**Objetivo do exercício**
Reproduza como lista numerada apenas as linhas que vão da linha com "## 1. When does the ration shop open?" até a linha com "below poverty line)", ambas incluídas, deixando de fora as linhas em branco.

:: Dados do exercício

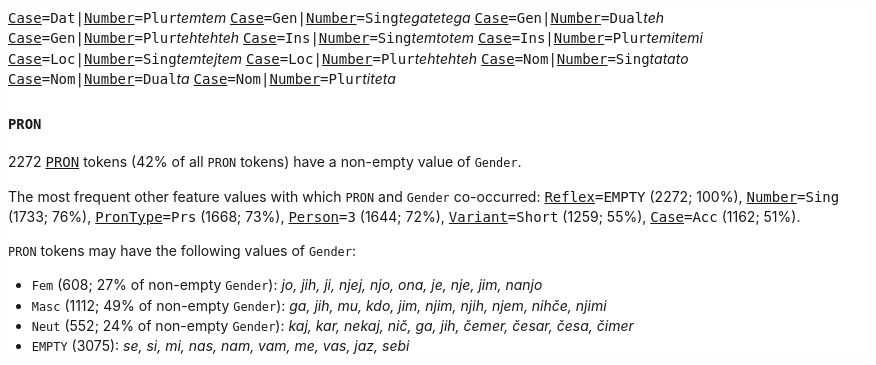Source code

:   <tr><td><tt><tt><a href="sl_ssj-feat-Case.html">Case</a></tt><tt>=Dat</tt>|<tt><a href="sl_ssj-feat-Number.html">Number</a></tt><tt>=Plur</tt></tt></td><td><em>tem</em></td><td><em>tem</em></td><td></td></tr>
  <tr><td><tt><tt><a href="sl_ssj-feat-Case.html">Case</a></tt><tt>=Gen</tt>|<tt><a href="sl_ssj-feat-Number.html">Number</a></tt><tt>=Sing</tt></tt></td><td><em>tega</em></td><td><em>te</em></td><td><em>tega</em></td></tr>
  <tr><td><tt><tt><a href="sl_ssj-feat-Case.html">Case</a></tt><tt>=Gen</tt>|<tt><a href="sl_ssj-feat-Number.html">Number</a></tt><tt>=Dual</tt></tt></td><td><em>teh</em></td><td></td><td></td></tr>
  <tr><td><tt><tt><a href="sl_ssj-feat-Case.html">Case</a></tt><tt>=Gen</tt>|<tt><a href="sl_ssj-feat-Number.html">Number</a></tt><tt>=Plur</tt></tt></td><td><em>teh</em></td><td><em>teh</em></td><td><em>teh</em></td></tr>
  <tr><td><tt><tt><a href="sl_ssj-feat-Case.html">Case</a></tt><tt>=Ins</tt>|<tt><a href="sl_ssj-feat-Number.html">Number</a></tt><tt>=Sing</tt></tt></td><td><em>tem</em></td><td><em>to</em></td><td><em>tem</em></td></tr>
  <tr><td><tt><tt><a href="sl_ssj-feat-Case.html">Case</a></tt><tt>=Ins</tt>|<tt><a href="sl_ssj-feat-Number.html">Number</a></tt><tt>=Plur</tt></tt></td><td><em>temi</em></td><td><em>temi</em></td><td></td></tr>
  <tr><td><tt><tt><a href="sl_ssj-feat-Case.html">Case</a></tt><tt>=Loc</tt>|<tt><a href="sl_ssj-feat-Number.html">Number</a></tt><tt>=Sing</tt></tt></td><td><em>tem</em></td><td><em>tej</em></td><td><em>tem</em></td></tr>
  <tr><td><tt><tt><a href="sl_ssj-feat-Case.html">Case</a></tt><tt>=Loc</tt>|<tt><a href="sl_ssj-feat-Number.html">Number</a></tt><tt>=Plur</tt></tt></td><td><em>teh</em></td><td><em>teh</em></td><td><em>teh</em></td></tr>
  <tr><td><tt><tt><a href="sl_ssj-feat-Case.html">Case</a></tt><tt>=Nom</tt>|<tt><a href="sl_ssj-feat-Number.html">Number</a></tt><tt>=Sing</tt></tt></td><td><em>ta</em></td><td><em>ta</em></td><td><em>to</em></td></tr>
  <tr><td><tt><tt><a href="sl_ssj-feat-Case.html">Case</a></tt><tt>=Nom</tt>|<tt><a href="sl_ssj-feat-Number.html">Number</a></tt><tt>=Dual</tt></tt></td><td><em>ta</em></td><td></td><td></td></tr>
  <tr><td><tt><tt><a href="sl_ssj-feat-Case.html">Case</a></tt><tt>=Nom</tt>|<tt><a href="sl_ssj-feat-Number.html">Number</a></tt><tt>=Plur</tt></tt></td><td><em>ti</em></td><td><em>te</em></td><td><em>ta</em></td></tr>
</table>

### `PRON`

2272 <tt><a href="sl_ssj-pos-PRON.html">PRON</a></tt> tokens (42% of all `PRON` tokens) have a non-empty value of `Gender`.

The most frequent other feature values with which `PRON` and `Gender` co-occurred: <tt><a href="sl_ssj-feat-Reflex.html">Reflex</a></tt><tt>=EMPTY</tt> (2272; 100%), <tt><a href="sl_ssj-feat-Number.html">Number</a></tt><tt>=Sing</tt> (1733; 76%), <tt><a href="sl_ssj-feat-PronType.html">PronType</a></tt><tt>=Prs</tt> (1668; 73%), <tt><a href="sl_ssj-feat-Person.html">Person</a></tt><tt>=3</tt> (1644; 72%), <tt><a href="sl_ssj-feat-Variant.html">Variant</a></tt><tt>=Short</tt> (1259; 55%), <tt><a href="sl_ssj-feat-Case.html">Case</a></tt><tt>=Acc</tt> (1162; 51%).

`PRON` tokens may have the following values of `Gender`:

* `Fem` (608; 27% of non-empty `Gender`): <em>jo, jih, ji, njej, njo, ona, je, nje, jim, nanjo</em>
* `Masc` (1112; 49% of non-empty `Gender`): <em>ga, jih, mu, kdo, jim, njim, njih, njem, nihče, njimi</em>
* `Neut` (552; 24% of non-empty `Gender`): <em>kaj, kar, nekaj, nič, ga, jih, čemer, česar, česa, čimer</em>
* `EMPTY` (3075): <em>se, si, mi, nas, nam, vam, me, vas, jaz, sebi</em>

::::
:: Dados do exercício

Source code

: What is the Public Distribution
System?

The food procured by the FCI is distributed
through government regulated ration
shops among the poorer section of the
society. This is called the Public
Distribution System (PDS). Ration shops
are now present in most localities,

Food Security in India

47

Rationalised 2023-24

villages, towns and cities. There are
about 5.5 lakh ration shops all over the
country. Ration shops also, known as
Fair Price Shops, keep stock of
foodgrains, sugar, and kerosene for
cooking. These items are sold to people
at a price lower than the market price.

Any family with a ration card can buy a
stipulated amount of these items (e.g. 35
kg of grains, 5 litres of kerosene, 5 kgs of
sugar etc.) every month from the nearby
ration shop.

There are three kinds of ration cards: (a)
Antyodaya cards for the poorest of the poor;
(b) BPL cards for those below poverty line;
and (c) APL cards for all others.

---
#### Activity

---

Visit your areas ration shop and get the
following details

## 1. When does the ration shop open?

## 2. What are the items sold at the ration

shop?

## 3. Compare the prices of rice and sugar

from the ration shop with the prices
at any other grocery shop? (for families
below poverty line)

::::

**Resposta à tarefa**
1. ## 1. When does the ration shop open?
2. ## 2. What are the items sold at the ration
3. shop?
4. ## 3. Compare the prices of rice and sugar
5. from the ration shop with the prices
6. at any other grocery shop? (for families
7. below poverty line)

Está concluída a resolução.